Jasmine Brazilek, Technical Staff: Did substantial coding for CaML. Supported implementation of the AHB 2.0 benchmark (now on Inspect-AI). Previously worked in Cybersecurity including at Anthropic. Graduate of the BlueDot AI strategy course and enrolled in the highly competitive BlueDot technical AI safety course .

Advisory board: Jeff, Sebo (Honorary member, animal ethics professor at NYU), Constance Li (honorary member, founder of Sentient Futures) Sam Tucker (Open Paws), Jonas Müller (Modeling Cooperation, former ACE board chair), Marcus Abramovitch (Funder), Ronak Mehta (AI alignment founder), Alexa Gnauck (animal welfare community builder).

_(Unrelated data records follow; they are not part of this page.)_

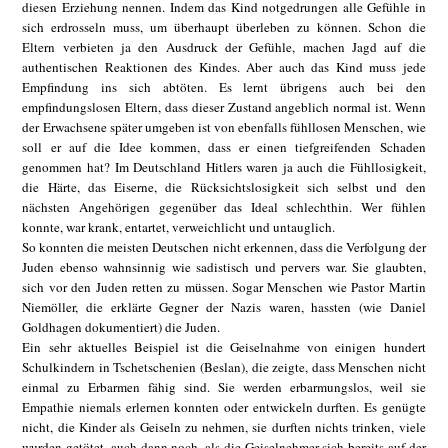
diesen Erziehung nennen. Indem das Kind notgedrungen alle Gefühle in
sich erdrosseln muss, um überhaupt überleben zu können. Schon die
Eltern verbieten ja den Ausdruck der Gefühle, machen Jagd auf die
authentischen Reaktionen des Kindes. Aber auch das Kind muss jede
Empfindung ins sich abtöten. Es lernt übrigens auch bei den
empfindungslosen Eltern, dass dieser Zustand angeblich normal ist. Wenn
der Erwachsene später umgeben ist von ebenfalls fühllosen Menschen, wie
soll er auf die Idee kommen, dass er einen tiefgreifenden Schaden
genommen hat? Im Deutschland Hitlers waren ja auch die Fühllosigkeit,
die Härte, das Eiserne, die Rücksichtslosigkeit sich selbst und den
nächsten Angehörigen gegenüber das Ideal schlechthin. Wer fühlen
konnte, war krank, entartet, verweichlicht und untauglich.
So konnten die meisten Deutschen nicht erkennen, dass die Verfolgung der
Juden ebenso wahnsinnig wie sadistisch und pervers war. Sie glaubten,
sich vor den Juden retten zu müssen. Sogar Menschen wie Pastor Martin
Niemöller, die erklärte Gegner der Nazis waren, hassten (wie Daniel
Goldhagen dokumentiert) die Juden.
Ein sehr aktuelles Beispiel ist die Geiselnahme von einigen hundert
Schulkindern in Tschetschenien (Beslan), die zeigte, dass Menschen nicht
einmal zu Erbarmen fähig sind. Sie werden erbarmungslos, weil sie
Empathie niemals erlernen konnten oder entwickeln durften. Es genügte
nicht, die Kinder als Geiseln zu nehmen, sie durften nichts trinken, viele
wurden getötet, auch dann noch, als die Geiselnehmer sich bereits auf der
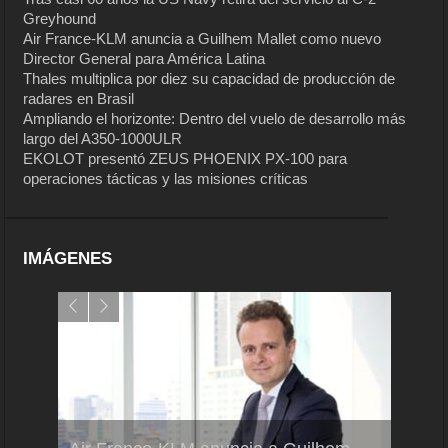
Greyhound
Air France-KLM anuncia a Guilhem Mallet como nuevo
Director General para América Latina
Thales multiplica por diez su capacidad de producción de
radares en Brasil
Ampliando el horizonte: Dentro del vuelo de desarrollo más
largo del A350-1000ULR
EKOLOT presentó ZEUS PHOENIX PX-100 para
operaciones tácticas y las misiones críticas
IMÁGENES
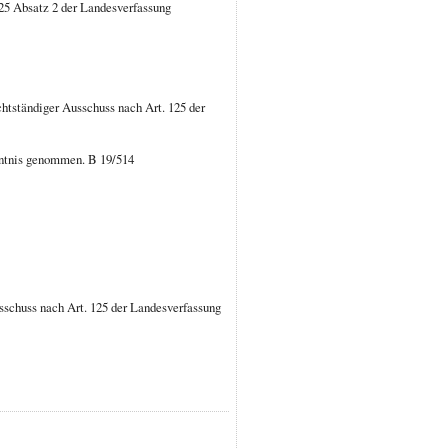
125 Absatz 2 der Landesverfassung
htständiger Ausschuss nach Art. 125 der
nntnis genommen. B 19/514
sschuss nach Art. 125 der Landesverfassung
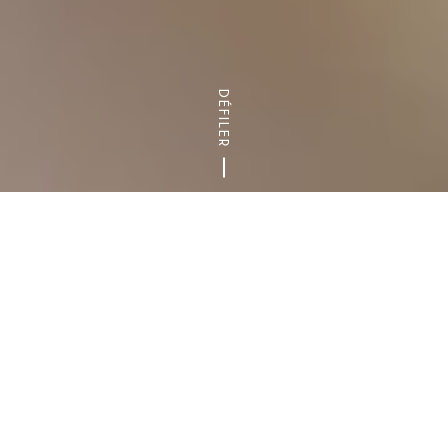
DÉFILER
Accueil
Nos agendas pour les sorties et visites
Tout l’agend
En cette période de confinement, face à la
crise de coronavirus Covid-19, difficile de
trouver de quoi s’occuper toute la journée.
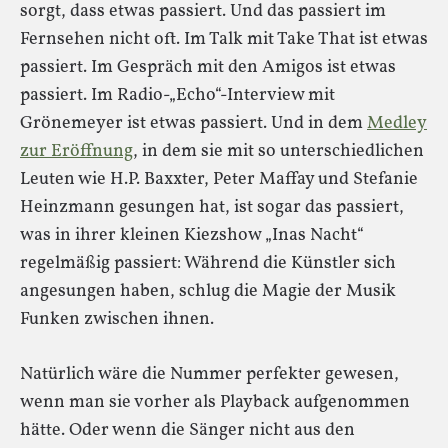
sorgt, dass etwas passiert. Und das passiert im
Fernsehen nicht oft. Im Talk mit Take That ist etwas
passiert. Im Gespräch mit den Amigos ist etwas
passiert. Im Radio-„Echo“-Interview mit
Grönemeyer ist etwas passiert. Und in dem
Medley
zur Eröffnung
, in dem sie mit so unterschiedlichen
Leuten wie H.P. Baxxter, Peter Maffay und Stefanie
Heinzmann gesungen hat, ist sogar das passiert,
was in ihrer kleinen Kiezshow „Inas Nacht“
regelmäßig passiert: Während die Künstler sich
angesungen haben, schlug die Magie der Musik
Funken zwischen ihnen.
Natürlich wäre die Nummer perfekter gewesen,
wenn man sie vorher als Playback aufgenommen
hätte. Oder wenn die Sänger nicht aus den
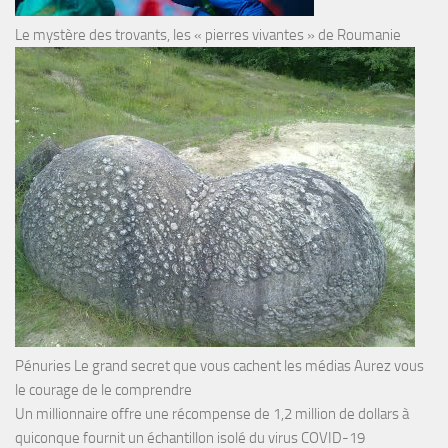
Le mystère des trovants, les « pierres vivantes » de Roumanie
Pénuries Le grand secret que vous cachent les médias Aurez vous
le courage de le comprendre
Un millionnaire offre une récompense de 1,2 million de dollars à
quiconque fournit un échantillon isolé du virus COVID-19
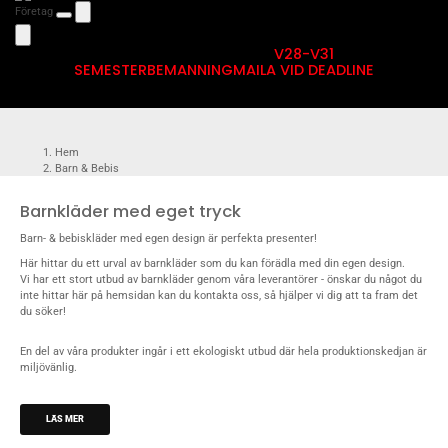
Företag
V28-V31
SEMESTERBEMANNING
MAILA VID DEADLINE
Hem
Barn & Bebis
Barnkläder med eget tryck
Barn- & bebiskläder med egen design är perfekta presenter!
Här hittar du ett urval av barnkläder som du kan förädla med din egen design.
Vi har ett stort utbud av barnkläder genom våra leverantörer - önskar du något du
inte hittar här på hemsidan kan du
kontakta oss
, så hjälper vi dig att ta fram det
du söker!
En del av våra produkter ingår i ett ekologiskt utbud där hela produktionskedjan är
miljövänlig.
LÄS MER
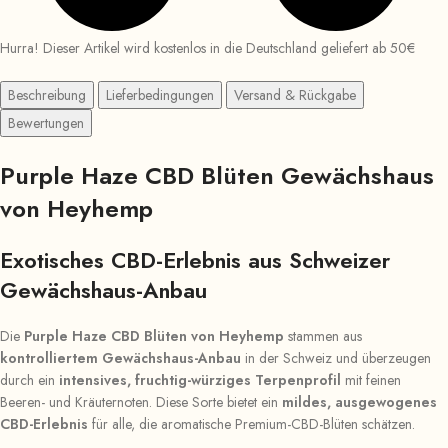
Hurra! Dieser Artikel wird kostenlos in die Deutschland geliefert ab 50€
Beschreibung
Lieferbedingungen
Versand & Rückgabe
Bewertungen
Purple Haze CBD Blüten Gewächshaus
von Heyhemp
Exotisches CBD-Erlebnis aus Schweizer
Gewächshaus-Anbau
Die
Purple Haze CBD Blüten von Heyhemp
stammen aus
kontrolliertem Gewächshaus-Anbau
in der Schweiz und überzeugen
durch ein
intensives, fruchtig-würziges Terpenprofil
mit feinen
Beeren- und Kräuternoten. Diese Sorte bietet ein
mildes, ausgewogenes
CBD-Erlebnis
für alle, die aromatische Premium-CBD-Blüten schätzen.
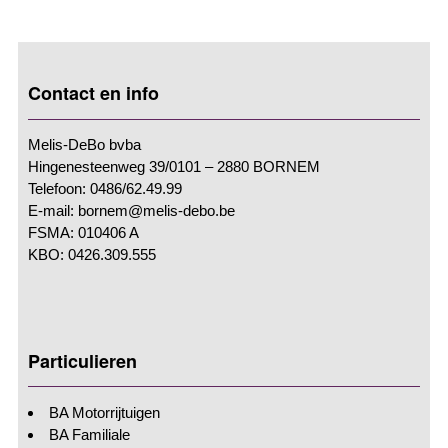
Contact en info
Melis-DeBo bvba
Hingenesteenweg 39/0101 – 2880 BORNEM
Telefoon: 0486/62.49.99
E-mail: bornem@melis-debo.be
FSMA: 010406 A
KBO: 0426.309.555
Particulieren
BA Motorrijtuigen
BA Familiale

Endorsements include: several anonymous staff members at frontier AI companies, Adrià Moret, Tobias Baumann, Aditya Raj, Nishad Singh, Soroush J. Pour, Irina Gueorguiev

What are the most likely causes and outcomes if this project fails?

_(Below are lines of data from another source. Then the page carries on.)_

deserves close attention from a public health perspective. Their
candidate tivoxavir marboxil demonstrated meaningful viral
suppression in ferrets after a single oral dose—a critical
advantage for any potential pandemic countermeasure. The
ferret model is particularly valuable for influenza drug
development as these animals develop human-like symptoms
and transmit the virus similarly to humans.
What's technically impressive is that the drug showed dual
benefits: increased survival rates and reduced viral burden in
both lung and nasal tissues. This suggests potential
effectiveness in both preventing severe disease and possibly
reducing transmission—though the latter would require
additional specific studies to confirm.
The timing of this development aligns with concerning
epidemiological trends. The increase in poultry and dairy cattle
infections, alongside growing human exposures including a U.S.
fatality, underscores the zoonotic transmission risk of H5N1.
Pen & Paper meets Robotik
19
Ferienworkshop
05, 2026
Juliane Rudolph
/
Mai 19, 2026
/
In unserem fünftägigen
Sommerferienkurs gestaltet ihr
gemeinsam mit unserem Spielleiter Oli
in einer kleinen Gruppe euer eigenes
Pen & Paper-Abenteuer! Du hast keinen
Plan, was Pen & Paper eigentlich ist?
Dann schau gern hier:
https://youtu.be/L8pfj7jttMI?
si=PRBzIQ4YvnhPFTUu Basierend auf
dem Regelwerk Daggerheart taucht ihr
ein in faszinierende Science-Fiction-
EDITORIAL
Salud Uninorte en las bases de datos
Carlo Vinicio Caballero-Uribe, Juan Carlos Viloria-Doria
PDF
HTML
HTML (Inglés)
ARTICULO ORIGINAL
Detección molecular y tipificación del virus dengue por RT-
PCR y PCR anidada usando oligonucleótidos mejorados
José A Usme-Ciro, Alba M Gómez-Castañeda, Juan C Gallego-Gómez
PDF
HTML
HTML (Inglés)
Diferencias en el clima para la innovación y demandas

Our work becomes obsolete if fine-tuning methods prove sufficient for robust value alignment, demonstrating that pretraining interventions offer no meaningful advantage over post-training approaches.

If AI companies are already doing this exact research. However we have talked to several people inside frontier labs who don’t know of anyone working on this, but think research in this direction is promising.

If there is no interest by people within labs in improving non-human welfare consideration. However some models (like Claude Opus 3) already care about animals without reduced performance. We also have preliminary results showing increased compassion for humans and have also publicised frontier models performances on the animal harm benchmark 2.0 to encourage some competition to improve frontier model’s compassion.

If further pretraining isn’t a reasonable approximation of the impacts of adding data at the end of pretraining. However this is a general problem with evaluating pretraining data and is not feasible to test.

How much money have you raised in the last 12 months, and from where?

$20k from Longview Philanthropy (with Macroscopic Ventures)

$20k from the Survival and Flourishing Fund

$20k from an anonymous donor

$5k from Simon Newstead

$4k from an anonymous AI safety researcher

The Survival and Flourishing Fund has also agreed to unrestrictedly match 1:1 up to $63k of donations until June 20, 2026.